Comment les lobbies industriels manipulent la science ?
Qu’est-ce-que le ghostwriting ?
Le ghostwriting consiste à pousser ses employés à écrire des études qui se feront signer par la suite par des scientifiques de renom afin qu’ils apportent du crédit à ces textes. C’est une forme grave de fraude scientifique qui a été mis sur le devant de la scène avec l’affaire des “Monsanto papers”. L’entreprise a utilisé cette pratique pour contrer les informations qui dénoncent la toxicité du glyphosate, herbicide qui sont dans la composition du Round-up, un produit phare de l’entreprise. Cette pratique n’est pas nouvelle, le philosophe Roger Lenglet, un spécialiste des lobbies et coauteur du livre : L’armoire est pleine, les rapports enterrés de la République (édition first), décrit cette pratique comme : “l’un des piliers du lobbying moderner né aux Etats-Unis dans les années 1920-1930”. Aujourd’hui, le secteur pharmaceutique utilise beaucoup cette pratique, mais y a t-il d’autre secteur qui l’utilise ? “C’est tout le problème du ghostwriting, c’est très difficile de prouver qu’il existe” souligne Stéphane Horel, journaliste d’investigation pour Le Monde et également auteure de Intoxications aux éditions La Découverte, qui est une enquête sur l’influence des lobbies sur le dossier qui concerne les perturbateurs endocriniens.
Dans l’affaire des monsanto papers, “Dans ces archives internes, on découvre avec stupeur que le terme ghostwriting est utilisé de manière complètement décomplexé entre employés de Monsanto, ce qui amène à s’interroger sur l’ampleur du recours à cette technique dans le domaine de l’agrochimie.” poursuit Stéphane Horel.

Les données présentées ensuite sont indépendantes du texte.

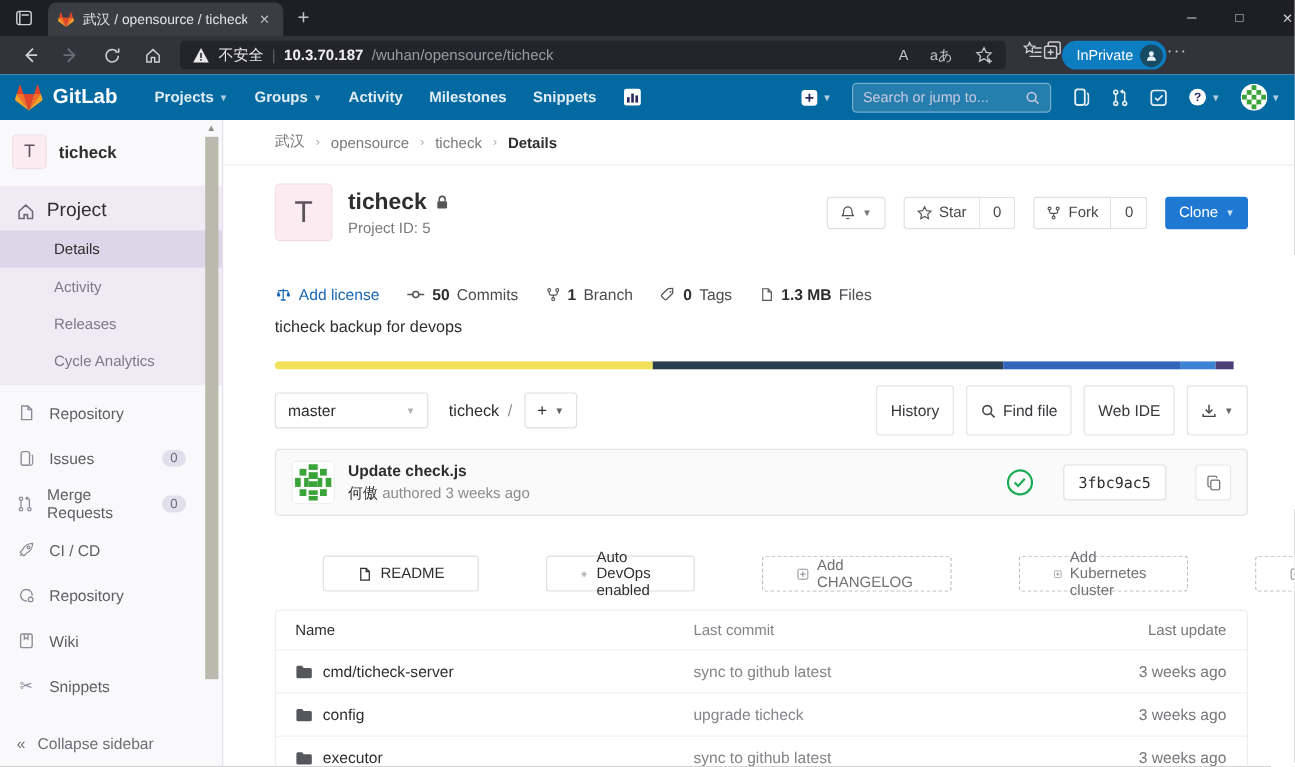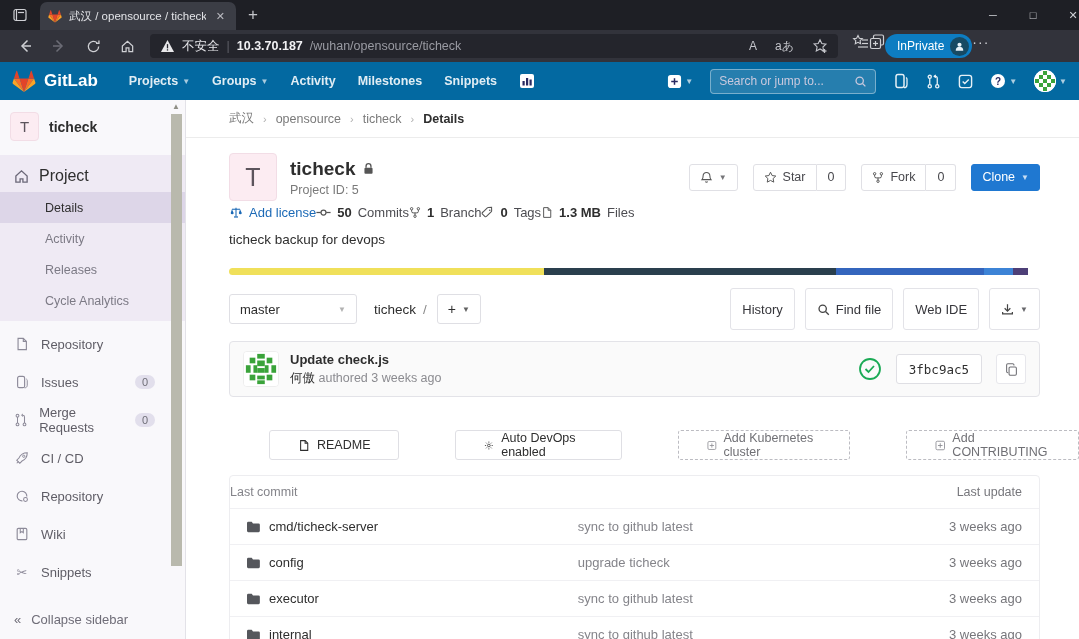"Add license" .stats-row { gap: none -> 23px; margin-top: 4px -> 37px }
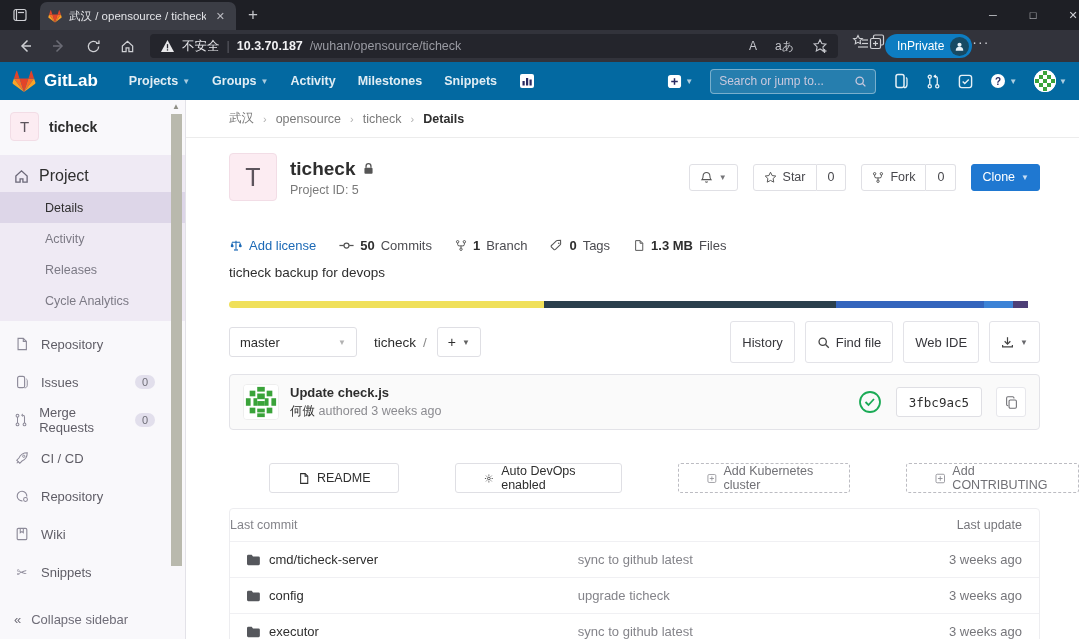"3fbc9ac5" .commit-right { gap: 14px -> 24px }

Manufacture de doute et recherches leurres
Le 29 novembre 2016, une centaine de chercheurs américains et européens avaient publiés une tribune dans Le Monde, contre la “manufacture du doute”. C’est une méthode qui consiste à déformer de manière délibéré des preuves scientifiques dans le but de créer une fausse impression de controverse. Le ghostwriting fait partie des stratégies de la manufacture du doute, mais d’autres techniques existent comme la recherche par leurres par exemple qui est très prisé par l’industrie du tabac : “il s’agit ici de détourner l’attention, quand tout le monde s’inquiétait du danger du tabagisme passif par exemple, elle finançait des travaux scientifiques sur les polluants intérieurs” explique Stéphane Horel. Le recours à des leaders d’opinion peut parfois être utilisé : “ aux États-Unis, dès la naissance de la télévision, des scientifiques intervenaient en blouse blanche pour raconter que le tabac était très bon pour les poumons” relate Roger Lenglet.
Selon Martin Pigeon de l’ONG Corporate Europe Observatory, cette manufacture de doute ne sert pas forcément à influencer l’opinion publique mais sert surtout à influencer sur l’élaboration des normes réglementaires, ces mêmes normes qui vont faire que leur produit est autorisé ou non sur le marché. Un but important pour les firmes qui vendent des produits dangereux, qui cherchent à maintenir leur produit le plus longtemps possible sur le marché.